Помню, как она изучала значки и медали у меня на военной форме. Я рассказывал ей про песчаные горы, про страны, где никогда не растут большие деревья. Не забуду, как мы вместе делали ремонт в этой старой обшарпанной квартирке. Мы, изляпанные в краске, валялись на голом бетонном полу, устеленном только газетой.
Помню ссоры по любому, даже самому маленькому поводу, даже те, после которых хлопалась дверь. Мы обещали друг другу больше никогда не быть вместе, но каждый раз были. Я жил, я чувствовал, я был счастлив с ней, и она со мной. Мы с ней реально дрались, выбивали зубы, оставляли синяки друг на друге, но каждый раз все сводилось к газетам в кухне. Помню, как мы лежали там, зимой, голые, накрывшись тонким одеялом, ни разу не замерзая.

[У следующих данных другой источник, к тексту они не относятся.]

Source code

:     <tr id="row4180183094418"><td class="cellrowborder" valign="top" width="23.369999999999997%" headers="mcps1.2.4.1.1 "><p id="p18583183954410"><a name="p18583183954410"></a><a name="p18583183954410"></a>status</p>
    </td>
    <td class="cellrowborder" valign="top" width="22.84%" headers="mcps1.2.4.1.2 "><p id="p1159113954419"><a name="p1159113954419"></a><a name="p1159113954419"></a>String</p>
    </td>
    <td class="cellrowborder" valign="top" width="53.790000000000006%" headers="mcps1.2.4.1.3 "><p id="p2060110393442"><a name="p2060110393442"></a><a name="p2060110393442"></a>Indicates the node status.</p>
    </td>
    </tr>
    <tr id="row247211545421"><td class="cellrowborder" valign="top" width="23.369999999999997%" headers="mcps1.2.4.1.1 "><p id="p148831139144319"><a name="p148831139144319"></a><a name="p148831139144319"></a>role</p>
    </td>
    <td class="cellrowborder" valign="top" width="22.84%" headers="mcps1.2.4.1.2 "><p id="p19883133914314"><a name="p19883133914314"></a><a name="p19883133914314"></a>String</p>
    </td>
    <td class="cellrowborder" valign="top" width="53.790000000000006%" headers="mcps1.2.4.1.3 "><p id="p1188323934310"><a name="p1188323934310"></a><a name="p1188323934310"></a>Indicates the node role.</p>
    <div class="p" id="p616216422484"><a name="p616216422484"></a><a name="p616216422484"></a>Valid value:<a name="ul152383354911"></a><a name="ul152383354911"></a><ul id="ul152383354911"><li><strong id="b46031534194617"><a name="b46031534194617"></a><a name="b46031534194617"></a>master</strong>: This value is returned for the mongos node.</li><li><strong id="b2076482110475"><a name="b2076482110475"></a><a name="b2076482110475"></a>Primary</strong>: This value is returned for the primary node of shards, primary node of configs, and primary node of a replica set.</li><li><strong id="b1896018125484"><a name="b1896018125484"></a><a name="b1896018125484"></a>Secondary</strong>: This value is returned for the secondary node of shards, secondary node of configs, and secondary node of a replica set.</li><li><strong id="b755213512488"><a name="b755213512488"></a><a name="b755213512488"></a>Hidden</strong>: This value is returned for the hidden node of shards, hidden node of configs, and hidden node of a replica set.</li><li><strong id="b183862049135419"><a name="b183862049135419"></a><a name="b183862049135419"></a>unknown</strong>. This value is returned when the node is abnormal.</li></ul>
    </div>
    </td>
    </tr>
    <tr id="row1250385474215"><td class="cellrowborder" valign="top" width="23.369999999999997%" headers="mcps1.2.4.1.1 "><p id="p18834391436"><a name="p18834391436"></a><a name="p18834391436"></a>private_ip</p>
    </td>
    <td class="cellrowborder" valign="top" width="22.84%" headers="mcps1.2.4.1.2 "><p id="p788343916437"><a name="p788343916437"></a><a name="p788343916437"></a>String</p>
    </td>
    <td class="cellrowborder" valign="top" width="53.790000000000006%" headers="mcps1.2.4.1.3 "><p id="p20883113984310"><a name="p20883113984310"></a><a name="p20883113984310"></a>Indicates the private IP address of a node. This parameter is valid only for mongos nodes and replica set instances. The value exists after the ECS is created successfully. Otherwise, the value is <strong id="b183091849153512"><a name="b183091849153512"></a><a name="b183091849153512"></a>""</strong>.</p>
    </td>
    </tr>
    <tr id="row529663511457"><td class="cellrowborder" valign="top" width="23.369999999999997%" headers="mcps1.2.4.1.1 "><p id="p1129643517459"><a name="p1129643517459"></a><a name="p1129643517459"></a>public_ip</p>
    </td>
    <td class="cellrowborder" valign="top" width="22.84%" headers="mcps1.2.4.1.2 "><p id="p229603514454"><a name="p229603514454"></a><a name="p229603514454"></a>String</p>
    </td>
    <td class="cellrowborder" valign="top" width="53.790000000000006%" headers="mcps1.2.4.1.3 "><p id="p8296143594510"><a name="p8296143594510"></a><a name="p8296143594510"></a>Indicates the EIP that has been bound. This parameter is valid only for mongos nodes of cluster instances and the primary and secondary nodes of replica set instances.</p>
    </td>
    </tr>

А как же мечты о звездном небе? Половина разговоров у нас была посвящена будущему, желанному ребенку, но Ира говорила, что еще слишком рано, что сначала карьера, стать на ноги, фундамент, в конце концов, который был нужен всем в это нелегкое время. А утром, когда я одевался на работу в ларек, она делала мне кофе в турке. И мы вдвоем пили его из одной большой красной чашки, глядя с высоты девятого этажа на кирпичные джунгли.
Каждый день она писала. «Ни дня без строчки,»– напевал я сам себе, глядя на то, как она с детским рвением, высунув язык и положив карандаш за ухо, строчила что-то на своей старой совковской печатной машинке. А потом мы оба курили на балконе, обсуждая, как прошел трудовой день в «свободной» стране.
Потом, спустя годы, мы наконец-то поженились. Расписались в ЗАГСе, поехали в ресторан. Родственников не звали, но в качестве издевки отправили фотографии. Наши друзья помогали нам клеить конверты.
К этому времени я устроился работать в милицию опером, а она продала свою книгу и стала именитым писателем. Тем не менее, Ира просила меня никогда не читать то, что она написала. Вечная тема для конфликта. Если посуда бьется к счастью, тогда мы должны были стать самыми везучими людьми на свете. Я думаю, что так оно и было. То время, которое мы провели вместе, безусловно, самое лучшее, что я буду помнить. Никакой теннисный мячик в моей голове не отнимет у меня мою Иру, мою самую любимую Иру.
Я думаю об этом уже час, возвращаясь домой пешком по этому городу, с которым меня связывают воспоминания. Я смотрю на здания вокруг меня, на деревья. Минуло то время, ушло, его больше никогда не вернешь. Все умерло, все ушло, кануло в небытие еще там, еще тогда, на автобусной остановке возле нашего дома. Все, что у меня осталось, все, чем я дорожу, это память, но неужели и она начинает умирать?!
Обидно, до слез, обидно и больно. Казалось бы, мы прожили с Ней двадцать лет, и что угодно! Землетрясение, цунами, тайфун, война, конец света – вот как должна заканчиваться наша история. Но только не авария… Не так, совсем иначе.